Durfee gives another example of ``Blissful Ignorance,'' mentioning it explicitly in the title of his paper: ``Blissful Ignorance: Knowing Just Enough to Coordinate Well'' [24]. Now rather than referring to resource usage, the saying applies to the limited Recursive Modeling Method (RMM). As mentioned above in the context of the pursuit domain, RMM could recurse indefinitely. Even if further information can be obtained by reasoning about what agent A thinks agent B thinks agent A thinks ..., endless reasoning can lead to inaction. Durfee contends that for coordination to be possible, some potential knowledge must be ignored. As well as illustrating this concept in the pursuit domain [90], Durfee goes into more detail and offers more generally applicable methodology in [24].
The point of the RMM is to model the internal state of another agent in order to predict its actions. Even though the agents know each other's goals and structure (they are homogeneous), they may not know each other's future actions.

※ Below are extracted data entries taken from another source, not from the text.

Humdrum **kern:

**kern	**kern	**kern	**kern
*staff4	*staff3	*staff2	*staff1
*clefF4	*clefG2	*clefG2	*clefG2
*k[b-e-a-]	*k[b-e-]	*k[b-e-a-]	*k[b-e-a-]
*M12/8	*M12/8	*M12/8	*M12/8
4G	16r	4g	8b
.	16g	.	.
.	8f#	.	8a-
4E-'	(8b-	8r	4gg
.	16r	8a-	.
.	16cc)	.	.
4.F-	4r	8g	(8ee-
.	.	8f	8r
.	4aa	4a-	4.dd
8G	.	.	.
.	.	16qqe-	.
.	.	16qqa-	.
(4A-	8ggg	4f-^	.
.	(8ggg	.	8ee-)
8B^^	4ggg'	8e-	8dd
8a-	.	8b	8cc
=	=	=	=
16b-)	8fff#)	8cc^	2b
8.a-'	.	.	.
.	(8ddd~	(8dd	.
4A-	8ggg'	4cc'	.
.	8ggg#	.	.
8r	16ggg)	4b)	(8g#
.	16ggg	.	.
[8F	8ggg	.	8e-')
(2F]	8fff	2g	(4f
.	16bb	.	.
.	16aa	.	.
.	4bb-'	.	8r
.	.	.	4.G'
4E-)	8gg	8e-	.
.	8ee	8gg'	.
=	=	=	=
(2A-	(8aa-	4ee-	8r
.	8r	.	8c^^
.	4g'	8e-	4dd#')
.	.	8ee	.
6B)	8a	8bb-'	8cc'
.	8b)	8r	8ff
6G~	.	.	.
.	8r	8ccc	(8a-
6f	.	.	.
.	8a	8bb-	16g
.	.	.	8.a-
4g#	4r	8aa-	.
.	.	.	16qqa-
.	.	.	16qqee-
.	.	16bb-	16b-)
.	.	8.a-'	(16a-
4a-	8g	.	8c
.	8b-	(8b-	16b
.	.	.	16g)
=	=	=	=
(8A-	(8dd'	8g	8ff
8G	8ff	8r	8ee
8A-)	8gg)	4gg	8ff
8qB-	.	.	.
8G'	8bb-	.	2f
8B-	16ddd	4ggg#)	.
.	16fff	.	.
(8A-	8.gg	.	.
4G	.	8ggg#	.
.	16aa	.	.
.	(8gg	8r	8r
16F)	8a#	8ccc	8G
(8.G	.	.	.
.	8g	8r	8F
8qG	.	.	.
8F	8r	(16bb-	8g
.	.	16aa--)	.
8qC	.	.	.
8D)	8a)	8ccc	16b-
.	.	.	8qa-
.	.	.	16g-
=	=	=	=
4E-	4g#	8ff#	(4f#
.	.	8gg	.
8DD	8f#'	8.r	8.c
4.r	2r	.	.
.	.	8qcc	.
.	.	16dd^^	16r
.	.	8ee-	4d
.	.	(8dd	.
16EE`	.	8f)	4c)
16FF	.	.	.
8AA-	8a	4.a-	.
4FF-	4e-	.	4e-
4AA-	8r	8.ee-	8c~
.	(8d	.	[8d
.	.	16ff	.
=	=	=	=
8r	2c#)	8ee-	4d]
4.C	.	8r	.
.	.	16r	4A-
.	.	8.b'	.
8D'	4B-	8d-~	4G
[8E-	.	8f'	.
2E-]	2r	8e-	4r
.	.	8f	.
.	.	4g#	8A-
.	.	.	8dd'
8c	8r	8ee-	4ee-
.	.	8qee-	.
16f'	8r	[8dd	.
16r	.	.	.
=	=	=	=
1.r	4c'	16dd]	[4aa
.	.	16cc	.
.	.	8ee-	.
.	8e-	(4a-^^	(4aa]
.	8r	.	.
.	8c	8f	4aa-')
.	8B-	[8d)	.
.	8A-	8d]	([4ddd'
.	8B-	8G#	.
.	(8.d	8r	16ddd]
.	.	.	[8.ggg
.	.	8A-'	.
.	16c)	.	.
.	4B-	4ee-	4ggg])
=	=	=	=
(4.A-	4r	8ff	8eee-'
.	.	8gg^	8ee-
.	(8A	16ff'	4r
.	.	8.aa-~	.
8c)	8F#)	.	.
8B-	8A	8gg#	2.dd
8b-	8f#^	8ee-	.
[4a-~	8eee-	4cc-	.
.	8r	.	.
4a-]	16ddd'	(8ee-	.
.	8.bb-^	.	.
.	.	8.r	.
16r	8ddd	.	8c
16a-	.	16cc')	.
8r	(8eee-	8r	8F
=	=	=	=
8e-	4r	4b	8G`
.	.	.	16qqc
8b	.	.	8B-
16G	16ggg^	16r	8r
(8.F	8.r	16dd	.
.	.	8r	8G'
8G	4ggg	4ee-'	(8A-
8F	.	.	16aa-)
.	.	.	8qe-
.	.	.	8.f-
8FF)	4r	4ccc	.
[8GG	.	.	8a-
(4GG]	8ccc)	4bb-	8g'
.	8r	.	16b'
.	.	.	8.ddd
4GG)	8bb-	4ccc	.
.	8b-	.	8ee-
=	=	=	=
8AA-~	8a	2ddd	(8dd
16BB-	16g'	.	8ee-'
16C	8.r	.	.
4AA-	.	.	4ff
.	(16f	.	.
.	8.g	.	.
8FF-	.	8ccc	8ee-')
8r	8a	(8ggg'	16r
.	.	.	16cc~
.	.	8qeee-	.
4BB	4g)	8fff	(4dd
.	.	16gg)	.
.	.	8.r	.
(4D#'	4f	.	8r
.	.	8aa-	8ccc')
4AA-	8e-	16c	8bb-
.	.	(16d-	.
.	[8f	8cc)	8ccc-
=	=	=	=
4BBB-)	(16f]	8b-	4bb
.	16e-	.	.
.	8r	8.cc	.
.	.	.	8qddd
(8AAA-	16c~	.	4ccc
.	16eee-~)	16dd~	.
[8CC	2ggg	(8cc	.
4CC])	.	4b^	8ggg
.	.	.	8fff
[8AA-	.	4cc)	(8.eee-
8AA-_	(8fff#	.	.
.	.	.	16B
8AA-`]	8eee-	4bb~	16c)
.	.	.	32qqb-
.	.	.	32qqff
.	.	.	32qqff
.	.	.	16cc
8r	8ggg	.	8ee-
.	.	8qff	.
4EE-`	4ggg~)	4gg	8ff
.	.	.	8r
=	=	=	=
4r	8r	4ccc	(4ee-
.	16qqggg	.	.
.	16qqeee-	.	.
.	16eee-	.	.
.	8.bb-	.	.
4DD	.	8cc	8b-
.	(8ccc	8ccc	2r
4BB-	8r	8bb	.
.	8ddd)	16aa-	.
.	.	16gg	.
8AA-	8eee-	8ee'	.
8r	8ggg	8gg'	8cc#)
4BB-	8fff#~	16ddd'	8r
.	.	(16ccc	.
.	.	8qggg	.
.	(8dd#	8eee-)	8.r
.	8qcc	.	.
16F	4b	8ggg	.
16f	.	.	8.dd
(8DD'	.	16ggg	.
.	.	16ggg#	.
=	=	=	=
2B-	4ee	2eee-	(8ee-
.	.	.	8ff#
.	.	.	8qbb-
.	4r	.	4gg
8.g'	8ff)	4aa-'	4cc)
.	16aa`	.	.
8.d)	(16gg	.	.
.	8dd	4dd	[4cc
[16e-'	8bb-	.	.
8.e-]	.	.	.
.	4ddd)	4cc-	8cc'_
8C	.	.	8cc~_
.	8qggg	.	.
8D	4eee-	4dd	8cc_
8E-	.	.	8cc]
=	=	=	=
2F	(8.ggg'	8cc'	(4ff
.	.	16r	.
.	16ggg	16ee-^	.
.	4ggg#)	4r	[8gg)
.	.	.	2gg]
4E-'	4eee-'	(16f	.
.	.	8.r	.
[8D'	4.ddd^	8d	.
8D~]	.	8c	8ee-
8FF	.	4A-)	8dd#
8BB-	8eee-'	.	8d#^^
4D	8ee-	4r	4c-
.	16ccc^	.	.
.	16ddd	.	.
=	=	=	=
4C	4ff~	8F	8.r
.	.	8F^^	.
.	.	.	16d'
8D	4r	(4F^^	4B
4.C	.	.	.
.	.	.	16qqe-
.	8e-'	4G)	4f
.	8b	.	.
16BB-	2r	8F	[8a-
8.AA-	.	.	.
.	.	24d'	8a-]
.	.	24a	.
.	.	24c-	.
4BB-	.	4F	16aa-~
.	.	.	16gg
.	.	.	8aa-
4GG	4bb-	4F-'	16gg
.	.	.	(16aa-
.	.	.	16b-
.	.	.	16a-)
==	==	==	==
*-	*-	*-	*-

The missing pieces of information are the internal states (for deliberative agents) and sensory inputs of the other agents. How and whether to model other agents is a ubiquitous issue in MAS. In the more complex multiagent scenarios presented in the next sections, agents may have to model not only the internal states of other agents, but also their goals, actions, and abilities.
Although it may be useful to build models of other agents in the environment, agent modeling is not done universally. Schmidhuber advocates a form of multiagent reinforcement learning (RL) with which agents do not model each other as agents [77]. Instead they consider each other as parts of the environment and affect each other's policies only as sensed objects. The agents pay attention to the reward they receive using a given policy and checkpoint their policies so they can return to successful ones. Schmidhuber shows that the agents can learn to cooperate without modeling each other.